California, I've missed you.

The crowded streets, the refreshing salty air, the vague fragrance of coffee, cloudless blue sky: this was home. It was warm here unlike Paris, where our actual house was located.

It was our first time in San Francisco without my biological father and my missing brother. Today, two new family members had joined us in the tradition: Joseph, my new stepfather, and his son Nick. Joseph and my mother, Camille, had met through Nick and me, for Joseph was a former substitute teacher at our high school back in Paris. 

I knew Nick before our parents' marriage, which is, now that I think about it, strange. Nick was seventeen, a year older than me. I used to share a few classes with him, like Literature and Algebra. We also had mutual friends, but we'd never had a real conversation. That is, until our parents met during my parent–teacher conference, where Joseph was covering for my ill homeroom teacher.

The process of their relationship was quite odd to me. It was rather very soon after my biological father had left us. I saw it as a rebound relationship, although my mother saw it as pure love. It never made sense to me, but it was undeniably better than her last relationship, the seventeen-year affair that I was involved in. That relationship of which I was born, named Isla, lost my first tooth, and learned to walk. I was very much involved. The divorce process ended immediately but quite pacifically, no broken hearts. Both had briskly healed, one of the hearts discovering and belonging to another. My biological father was not in the picture anymore, and I thought nothing of it.

The relationship between Joseph and my mother developed rapidly, starting with dinners and flourishing to a wedding. Camille's second marriage took place one month ago, where I was chosen to be the maid of honour. Moving around the rented garden in a lengthy lilac-coloured dress, I thought the entire event was beautiful. Despite the elegance of my dress, it didn't stand a chance against my mother's. Her exquisite white gown reached her dazzling silver heels, and the pearls woven into the bodice of the dress complemented her jewellery finely. She was dressed to impress, and the dress did beyond impressing.

Soon after the wedding, Joseph and his son were all settled in our house. It was no doubt a big house; fifteen rooms and seven bedrooms spread over four floors. The five-hundred-sixty-one-meter squared area had soaring ceilings and a superb master suite.

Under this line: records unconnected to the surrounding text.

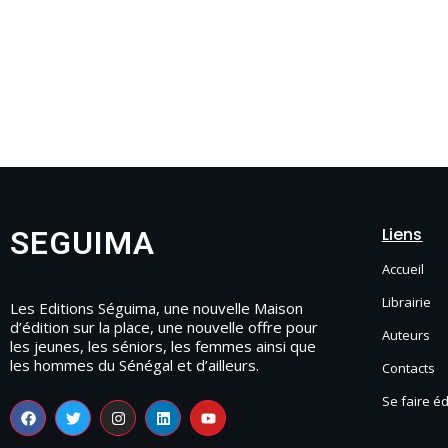
Liens
SEGUIMA
Accueil
Librairie
Les Editions Séguima, une nouvelle Maison
d’édition sur la place, une nouvelle offre pour
Auteurs
les jeunes, les séniors, les femmes ainsi que
les hommes du Sénégal et d’ailleurs.
Contacts
Se faire é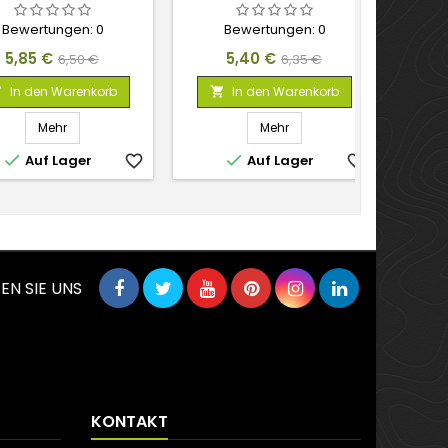
Bewertungen:
0
Bewertungen:
0
Preis
Verkaufspreis
Preis
Verkaufspreis
5,85 €
5,40 €
6,50 €
6,35 €
In den Warenkorb
In den Warenkorb



Mehr
Mehr


Auf Lager
favorite_border
Auf Lager
favorite_border
EN SIE UNS
KONTAKT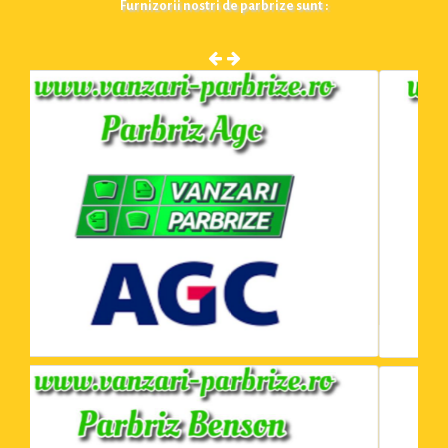
Furnizorii nostri de parbrize sunt :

You could call it a mansion, an exceptional one.

I was beyond grateful for all we had, and no complaints ever left my mouth, but something about San Francisco always left me stunned. It may have been the people, the view of the Golden Gate Bridge, or simply the art that came along with the name "San Francisco". Childhood memories rushed to the surface: my face stuffed in pink cotton candy, the smell of fish when we were in Chinatown, the moment we hit the top of those cherished Ferris wheels, and the feel of my bare toddler feet in the water of Baker Beach. They were memories that always blossomed in my mind whenever I took the first step out of San Francisco International Airport.

As we stepped out of the glass-fronted airport, my mind was reeling.We were all standing in a line, each holding a carry-on bag in one hand. I wondered if Nick had ever been in California; his astonished gaze made me think otherwise. It seemed that the pain from the past fourteen hours glued to the airplane seat had utterly vanished, instantly replaced with awe.